The Canadian company whose pipeline spilled hundreds of thousands of gallons of oil into a southern Michigan waterway has nearly 1,000 workers on cleanup duty. It hired about 80 companies, from wildlife rescuers to environmental response crews, and is settling about 800 damage claims with area residents.
But it may be another week or so before Enbridge Inc. is ready to estimate the total cleanup bill for the spill it reported July 26, chief executive Patrick Daniel told The Associated Press on Friday.
“Realize that it’s a bit of a moving target, and our focus has been very much on containment and cleanup rather than cost estimation,” he said. “We’ve indicated we’re fully responsible for all costs, and we don’t know exactly what the costs are of the agencies that have been working with us. We will try to give a reasonable estimate of that as soon as possible.”
The Calgary, Alberta-based company estimated 820,000 gallons of oil leaked from the pipeline near Marshall, though the U.S. Environmental Protection Agency said it could be more than 1 million gallons. Much of it went into the Kalamazoo River, moving more than 25 miles downstream past Battle Creek. Federal authorities said cleanup is progressing well and the cause of the leak is under investigation.
It’s not yet known when the pipeline running from Griffith, Ind. to Sarnia, Ontario, might restart.

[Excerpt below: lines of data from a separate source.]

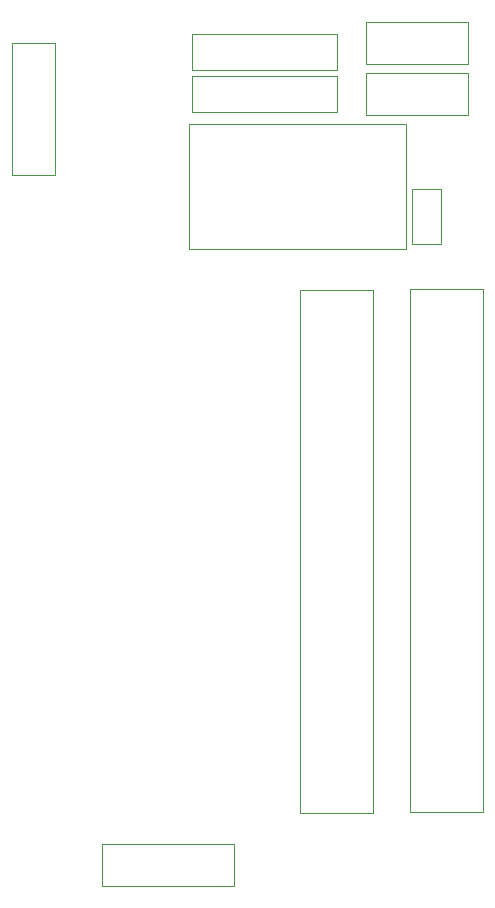
<source format=gbr>
%TF.GenerationSoftware,KiCad,Pcbnew,(5.1.10)-1*%
%TF.CreationDate,2024-05-08T08:20:22+02:00*%
%TF.ProjectId,KC85-FDD_IN,4b433835-2d46-4444-945f-494e2e6b6963,rev?*%
%TF.SameCoordinates,Original*%
%TF.FileFunction,Other,User*%
%FSLAX46Y46*%
G04 Gerber Fmt 4.6, Leading zero omitted, Abs format (unit mm)*
G04 Created by KiCad (PCBNEW (5.1.10)-1) date 2024-05-08 08:20:22*
%MOMM*%
%LPD*%
G01*
G04 APERTURE LIST*
%ADD10C,0.050000*%
G04 APERTURE END LIST*
D10*
%TO.C,U1*%
X111226000Y-87166000D02*
X111226000Y-97716000D01*
X129576000Y-87166000D02*
X111226000Y-87166000D01*
X129576000Y-97716000D02*
X129576000Y-87166000D01*
X111226000Y-97716000D02*
X129576000Y-97716000D01*
%TO.C,R2*%
X123732000Y-79526000D02*
X111472000Y-79526000D01*
X123732000Y-82526000D02*
X123732000Y-79526000D01*
X111472000Y-82526000D02*
X123732000Y-82526000D01*
X111472000Y-79526000D02*
X111472000Y-82526000D01*
%TO.C,R1*%
X123732000Y-83082000D02*
X111472000Y-83082000D01*
X123732000Y-86082000D02*
X123732000Y-83082000D01*
X111472000Y-86082000D02*
X123732000Y-86082000D01*
X111472000Y-83082000D02*
X111472000Y-86082000D01*
%TO.C,J7*%
X126216000Y-78464000D02*
X126216000Y-82064000D01*
X134866000Y-78464000D02*
X126216000Y-78464000D01*
X134866000Y-82064000D02*
X134866000Y-78464000D01*
X126216000Y-82064000D02*
X134866000Y-82064000D01*
%TO.C,J6*%
X126216000Y-82782000D02*
X126216000Y-86382000D01*
X134866000Y-82782000D02*
X126216000Y-82782000D01*
X134866000Y-86382000D02*
X134866000Y-82782000D01*
X126216000Y-86382000D02*
X134866000Y-86382000D01*
%TO.C,J5*%
X103864000Y-148060000D02*
X103864000Y-151660000D01*
X115064000Y-148060000D02*
X103864000Y-148060000D01*
X115064000Y-151660000D02*
X115064000Y-148060000D01*
X103864000Y-151660000D02*
X115064000Y-151660000D01*
%TO.C,J4*%
X136102000Y-101126000D02*
X129952000Y-101126000D01*
X136102000Y-145376000D02*
X136102000Y-101126000D01*
X129952000Y-145376000D02*
X136102000Y-145376000D01*
X129952000Y-101126000D02*
X129952000Y-145376000D01*
%TO.C,J2*%
X99844000Y-80242000D02*
X96244000Y-80242000D01*
X99844000Y-91442000D02*
X99844000Y-80242000D01*
X96244000Y-91442000D02*
X99844000Y-91442000D01*
X96244000Y-80242000D02*
X96244000Y-91442000D01*
%TO.C,C1*%
X132568000Y-97276000D02*
X132568000Y-92676000D01*
X130068000Y-97276000D02*
X132568000Y-97276000D01*
X130068000Y-92676000D02*
X130068000Y-97276000D01*
X132568000Y-92676000D02*
X130068000Y-92676000D01*
%TO.C,J3*%
X120627000Y-101205001D02*
X120627000Y-145455001D01*
X120627000Y-145455001D02*
X126777000Y-145455001D01*
X126777000Y-145455001D02*
X126777000Y-101205001D01*
X126777000Y-101205001D02*
X120627000Y-101205001D01*
%TD*%
M02*

</source>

Enbridge planned to file a revised startup plan with federal regulators Friday.
Enbridge is on the hook for the costs of federal agencies responding to the spill. The EPA, for example, has been authorized to spend up to $13 million. A message left with an EPA spokesman Friday asking how much of that money has been spent so far wasn’t immediately returned.
Enbridge also is paying to move millions of gallons of river water and oil and tons of contaminated soil away from the spill site, along with other cleanup and remediation work.
The damage claims from residents typically average a few hundred dollars, Daniel said. He said claims vary from reimbursement for hotel stays to inconvenience payments for having to take different routes to work because of road blockages.
Daniel, who leads the 6,000-employee company, has remained near the spill site since the day the incident was reported. He’s held several media briefings and has been accessible to community leaders and residents.
Daniel said he hasn’t decided when he might return to Calgary.
“We still have a lot to do here,” he said. “I feel a pretty strong responsibility to try to return things as close to normal as possible.”